28 Kasım 2025 Cuma Hutbesi Yayımlandı: 'Fedakârlığın Zirvesi: Îsâr'
Diyanet İşleri Başkanlığı tarafından hazırlanan 28 Kasım 2025 Cuma hutbesi, bu hafta müminleri derinden etkileyen bir konuya, îsâr yani karşılıksız fedakârlık ahlakına dikkat çekiyor.
Fedakârlığın Kalbindeki Ahlak: Îsârın İslam’daki Yeri
Hutbede îsâr, kişinin Allah rızası için başkalarını kendine tercih etmesi, imkânı olsa da olmasa da ihtiyacı olanın yanında durması olarak açıklanıyor.
Bu duygu, bencillik ve cimrilikten arınmış bir gönül, şefkatle yoğrulmuş bir kalp gerektiriyor.
Anne babaya gösterilen hürmetten toplumsal dayanışmaya, körün gözü, yürüyemeyenin ayağı, tutamayanın eli olabilmeye kadar geniş bir alan, îsâr ahlakının kapsamı içinde değerlendiriliyor.
Hutbede özellikle Gazze gibi mazlum coğrafyalardaki kardeşlere maddi ve manevi destek vermenin önemine dikkat çekiliyor.

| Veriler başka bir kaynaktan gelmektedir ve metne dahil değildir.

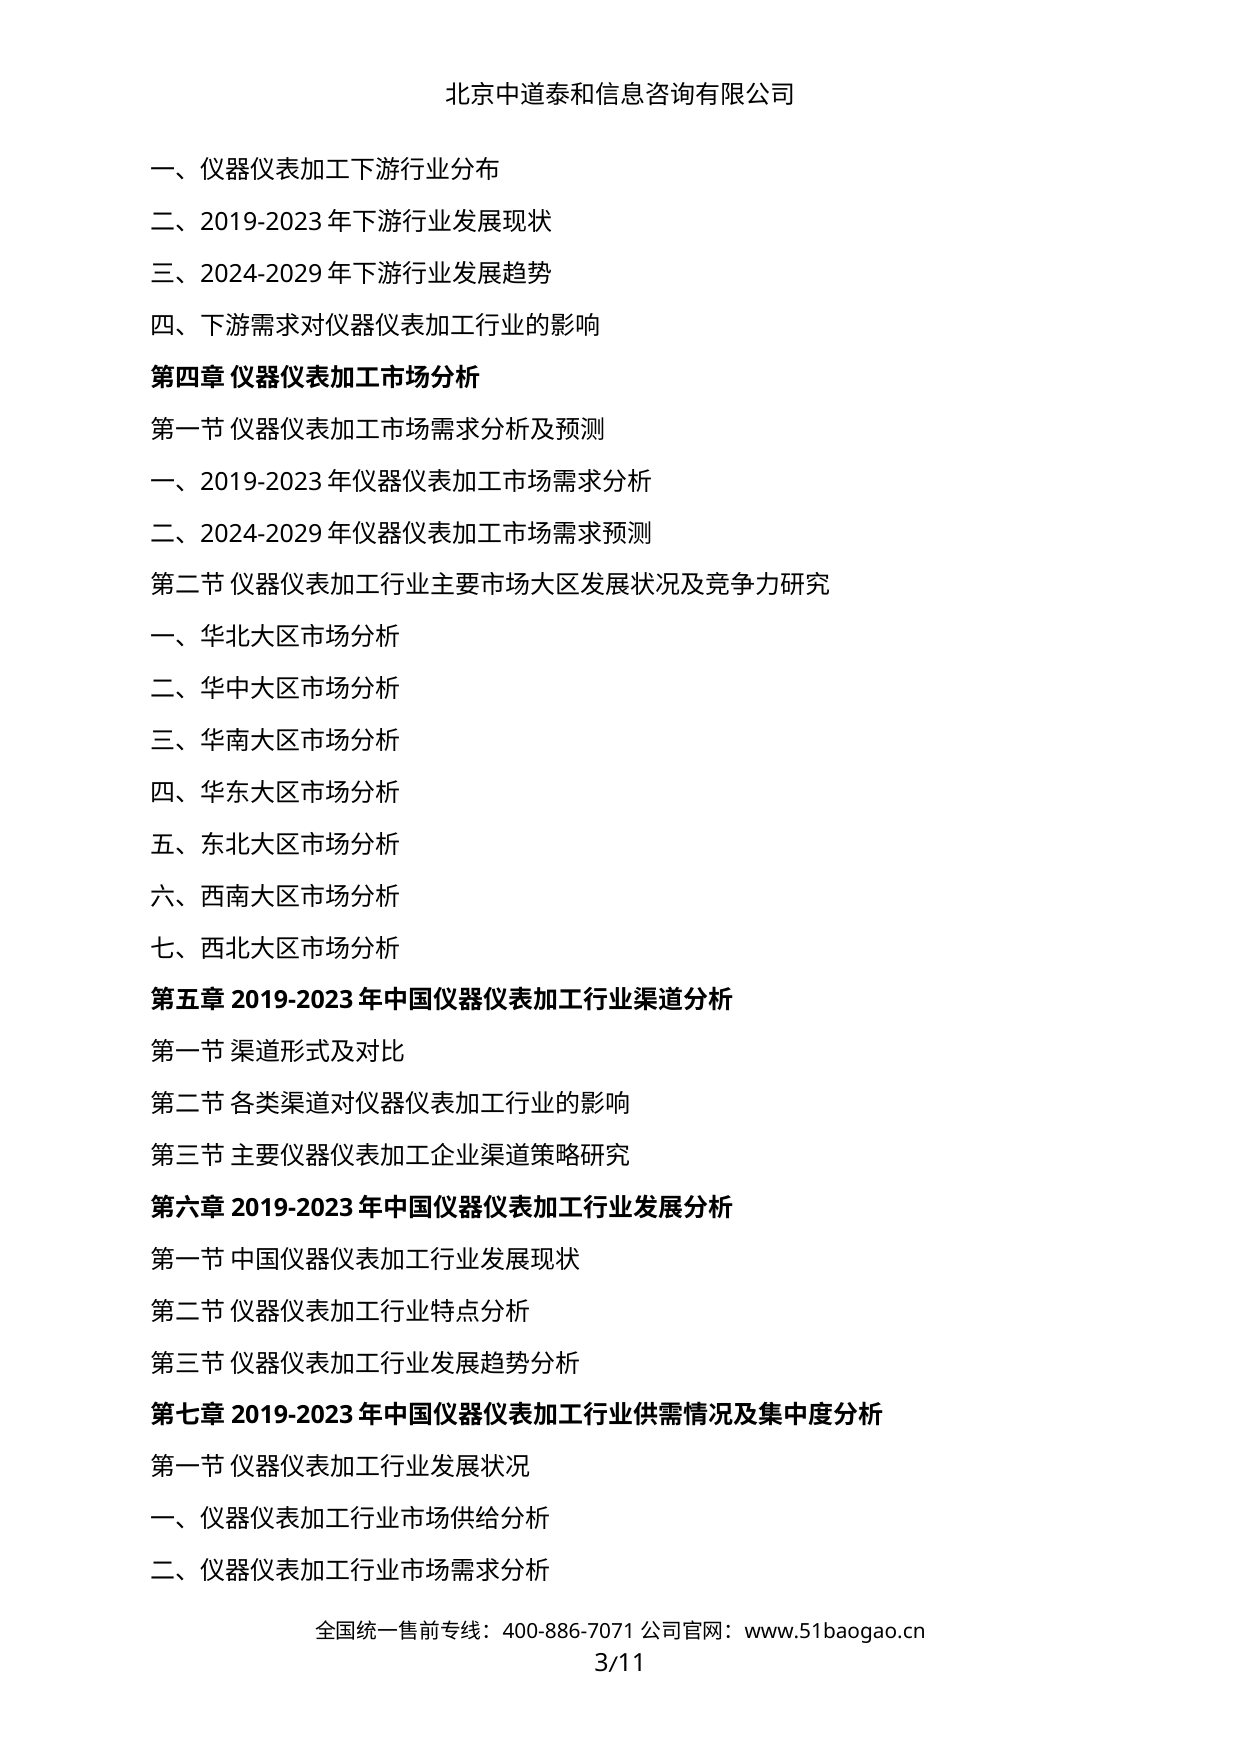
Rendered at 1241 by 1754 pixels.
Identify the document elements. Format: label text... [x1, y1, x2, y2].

text 三、华南大区市场分析 [150, 721, 1090, 757]
text 六、西南大区市场分析 [150, 876, 1090, 912]
text 七、西北大区市场分析 [150, 928, 1090, 964]
text 二、仪器仪表加工行业市场需求分析 [150, 1551, 1090, 1587]
text 一、仪器仪表加工行业市场供给分析 [150, 1499, 1090, 1535]
text 第三节 主要仪器仪表加工企业渠道策略研究 [150, 1136, 1090, 1172]
text 二、2019-2023年下游行业发展现状 [150, 202, 1090, 238]
text 第二节 仪器仪表加工行业主要市场大区发展状况及竞争力研究 [150, 565, 1090, 601]
text 一、2019-2023年仪器仪表加工市场需求分析 [150, 461, 1090, 497]
text 第二节 各类渠道对仪器仪表加工行业的影响 [150, 1084, 1090, 1120]
text 第一节 仪器仪表加工市场需求分析及预测 [150, 409, 1090, 446]
text 第三节 仪器仪表加工行业发展趋势分析 [150, 1343, 1090, 1379]
text 第四章 仪器仪表加工市场分析 [150, 357, 1090, 394]
text 第六章 2019-2023年中国仪器仪表加工行业发展分析 [150, 1187, 1090, 1224]
text 五、东北大区市场分析 [150, 824, 1090, 861]
text 第一节 仪器仪表加工行业发展状况 [150, 1447, 1090, 1483]
text 四、下游需求对仪器仪表加工行业的影响 [150, 306, 1090, 342]
text 四、华东大区市场分析 [150, 772, 1090, 809]
text 二、华中大区市场分析 [150, 669, 1090, 705]
text 第五章 2019-2023年中国仪器仪表加工行业渠道分析 [150, 980, 1090, 1016]
text 第二节 仪器仪表加工行业特点分析 [150, 1291, 1090, 1327]
text 一、仪器仪表加工下游行业分布 [150, 150, 1090, 186]
text 二、2024-2029年仪器仪表加工市场需求预测 [150, 513, 1090, 549]
text 第一节 渠道形式及对比 [150, 1032, 1090, 1068]
text 一、华北大区市场分析 [150, 617, 1090, 653]
text 第七章 2019-2023年中国仪器仪表加工行业供需情况及集中度分析 [150, 1395, 1090, 1431]
text 第一节 中国仪器仪表加工行业发展现状 [150, 1239, 1090, 1276]
text 三、2024-2029年下游行业发展趋势 [150, 254, 1090, 290]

Müminlere, komşusundan akrabasına, yakınından dünyanın öbür ucundaki mazluma kadar herkesin yüküne omuz verme sorumluluğu hatırlatılıyor.
Peygamberimizin ve Ashabın Hayatından Fedakârlık Örnekleri
Cuma hutbesinde, îsâr kavramının sahada nasıl yaşandığına dair en güçlü örnekler Peygamber Efendimiz (s.a.s.) ve onun güzide sahabelerinden veriliyor.
Ashabın yoksul, yetim ve esirlere ikramda bulunmasını anlatan ayetten alıntı yapılarak, onların hiçbir karşılık beklemeden yalnızca Allah için iyilik yaptıkları vurgulanıyor.
Peygamberimizin, “Kendin için istediğini mümin kardeşin için de istemedikçe iman etmiş olmazsın” hadisi ile fedakârlığın, imanın derinliklerine kadar uzanan bir değer olduğuna işaret ediliyor.
Günlük Hayatta Kaybolan Değerler: Îsâr Sınavını Nerede Veriyoruz?
Hutbe, modern hayatın içindeki bazı davranışların îsâr ahlakıyla ne kadar çeliştiğini somut örneklerle ortaya koyuyor.
Trafikte yol vermeyen, ambulans ve itfaiye araçlarının geçişini engelleyen, engelli park yerlerini işgal eden kişilerin tutumu ibretlik olarak nitelendiriliyor.
Komşusunun rahatsız olacağını bile bile yüksek sesle televizyon veya müzik açanlar…
Kusurlu malı satarken gerçeği gizleyenler…
Toplu taşımada yaşlı, hamile veya hasta birine yer vermeyenler…
Hutbede bu davranışların her birinin, îsâr ahlakından ne kadar uzak olduğuna dikkat çekiliyor ve müminlerin empati, incelik, adalet ve vicdanla hareket etmeleri gerektiği hatırlatılıyor.
İyilikte Yarışmaya Çağrı: Toplumun Her Katmanına Sorumluluk Düşüyor
Hutbenin son bölümünde, “İyilik ve takvâ hususunda yardımlaşın” ilahi emri hatırlatılarak, müminlerin hayatın her alanında birbirinin yükünü hafifletmesi gerektiği ifade ediliyor.
Her yetimin duasında yer almak, her mazlumun tebessümüne sebep olmak, toplumda güven ve huzuru çoğaltmak hutbenin ana mesajı olarak öne çıkıyor.
Peygamber Efendimizin “Kul, kardeşinin yardımında olduğu sürece, Allah da onun yardımcısı olur” hadisiyle biten hutbe, Cuma gününde Müslümanlara hem bireysel hem toplumsal bir sorumluluk çağrısı niteliği taşıyor.
Bu haftaki Cuma hutbesi, îsâr kavramını yalnızca bir erdem olarak değil, toplumun huzurunu ve adaletini ayakta tutan ahlaki bir direk olarak yeniden gündeme getiriyor.